Study Links Smoking to One Type of Skin Cancer

Skin cancer, smoking, cigarette, heart disease , lung cancer, smoking and skin cancer , squamous cell carcinoma
A new study is giving fresh reason to fret about smoking cigarettes! Researchers in Queensland claim to have found the strongest link thus far between smoking and skin cancer.

In a study, researchers at the QIMR Berghofer Medical Research Institute in Australia found that smokers are significantly more likely to develop a common form of skin cancer.

In the past, studies have suggested a plethora of ill effects pertaining to smoking, ranging from wrinkles and sagging skin to heart disease and lung cancer, but no definitive link between smoking and skin cancer has so far been suggested.

In the current study, professor David Whiteman, of the QIMR Berghofer Medical Research Institute, and colleagues have come up with strong evidence on the link between smoking and squamous cell carcinoma (SCC), a type of skin cancer which start in the outer layer of the skin.

“These type of cancers are not as lethal as melanomas, but they’re much more common and they’re still quite serious cancers of the skin,” Professor Whiteman said.

For the study, the research team involved 18,828 Caucasian Queenslanders between the ages 40 – 69, ten percent of whom were current smokers, 35 percent were former smokers and 55 percent had never taken up the habit.
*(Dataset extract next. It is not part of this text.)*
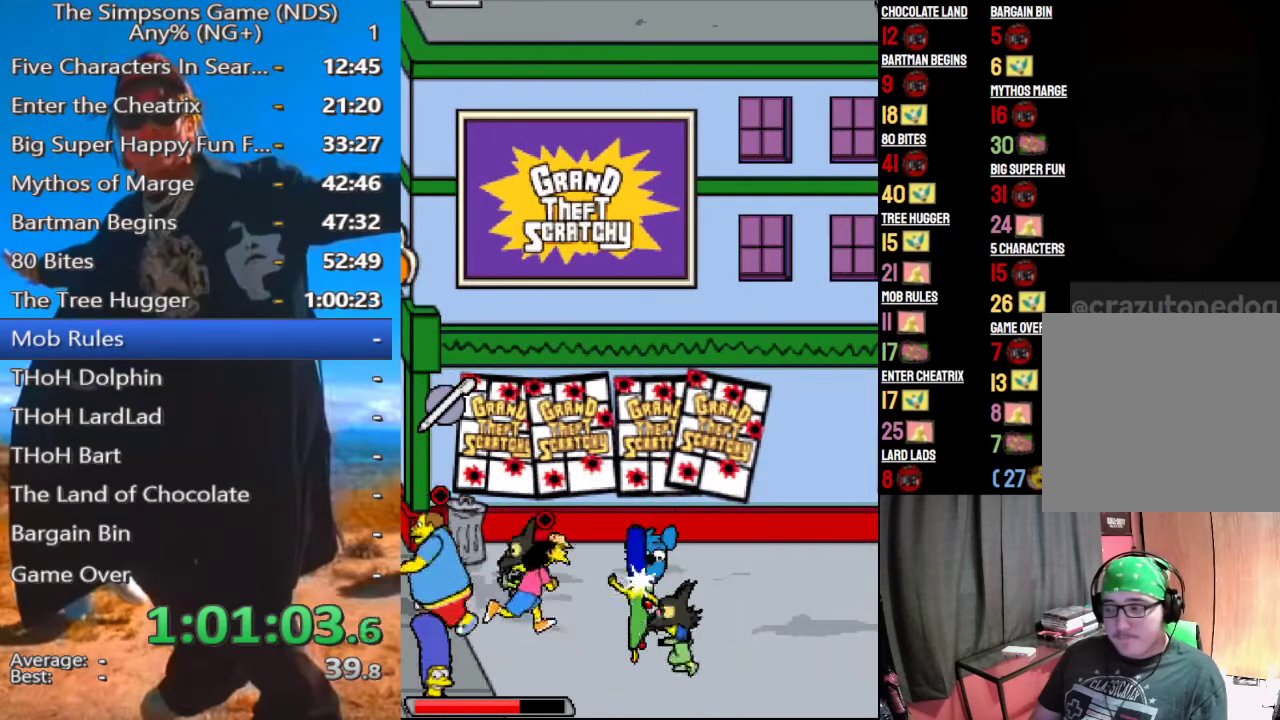
{"buttons": ["X"], "right_stick": "center", "events": [[42, "X", "up"], [104, "X", "down"], [188, "X", "up"], [250, "X", "down"], [333, "X", "up"], [417, "X", "down"]]}
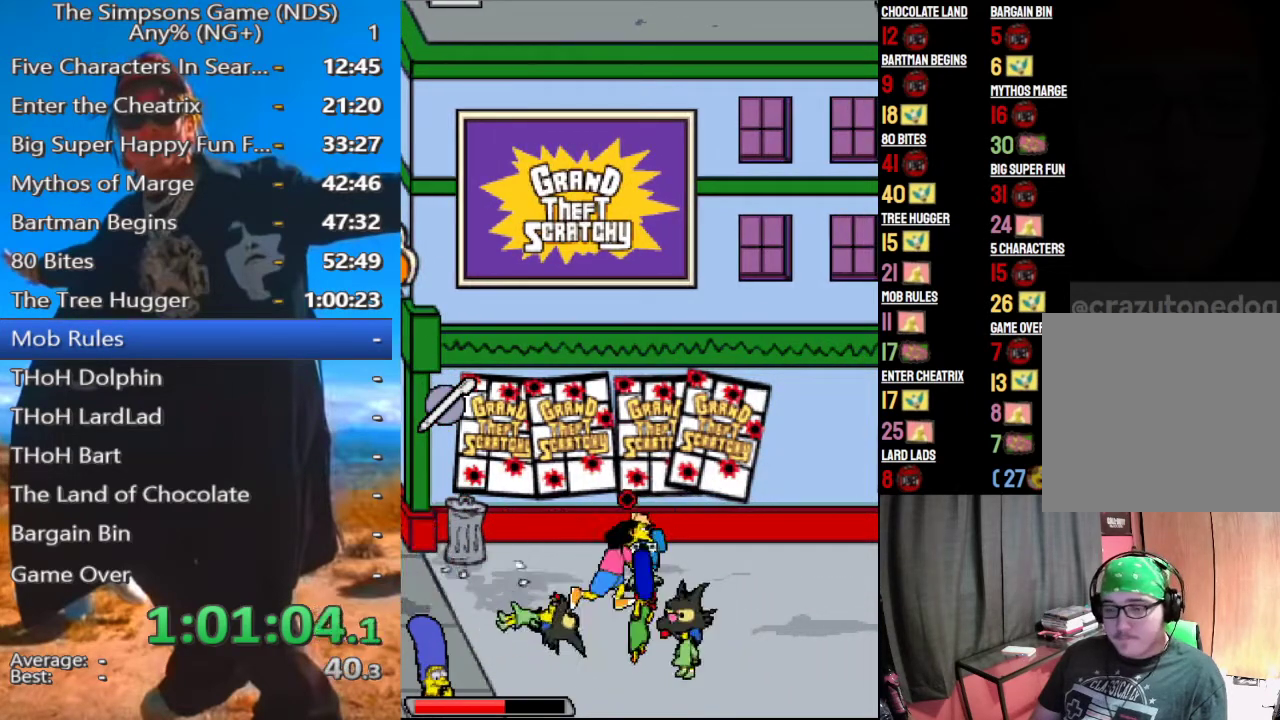
{"buttons": [], "right_stick": "center", "events": [[42, "X", "up"], [104, "X", "down"], [167, "X", "up"], [188, "X", "down"], [312, "X", "up"], [375, "X", "down"], [479, "X", "up"]]}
No participant in the study had ever been diagnosed with a skin cancer. The team then tracked the study subjects to see how many common skin cancers they developed over three years.

The researchers found those who currently smoked were more likely to develop squamous cell carcinoma. The team found the risk was particularly strong for the participants who were current smokers, as opposed to former smokers or those who had never smoked.

The current smokers, in fact, were two-and-a-half times more likely to develop the cancer of skin than non-smokers, they found.

“We also found that among the smokers and former smokers, their risk of skin cancer wasn’t affected by how long they’d smoked for, how heavily they’d smoked,” Professor Whiteman said.

The study authors however acknowledged more research is needed to determine how smoking increases the risk of the skin cancer.

“We don’t yet understand how smoking might increase the risk of squamous cell carcinoma, but these findings strongly suggest that by quitting, smokers are lowering their risk to the same level as someone who has never smoked,” Professor Whiteman said.

The study was funded by the National Health and Medical Research Council, and published Wednesday in the Journal of Investigative Dermatology.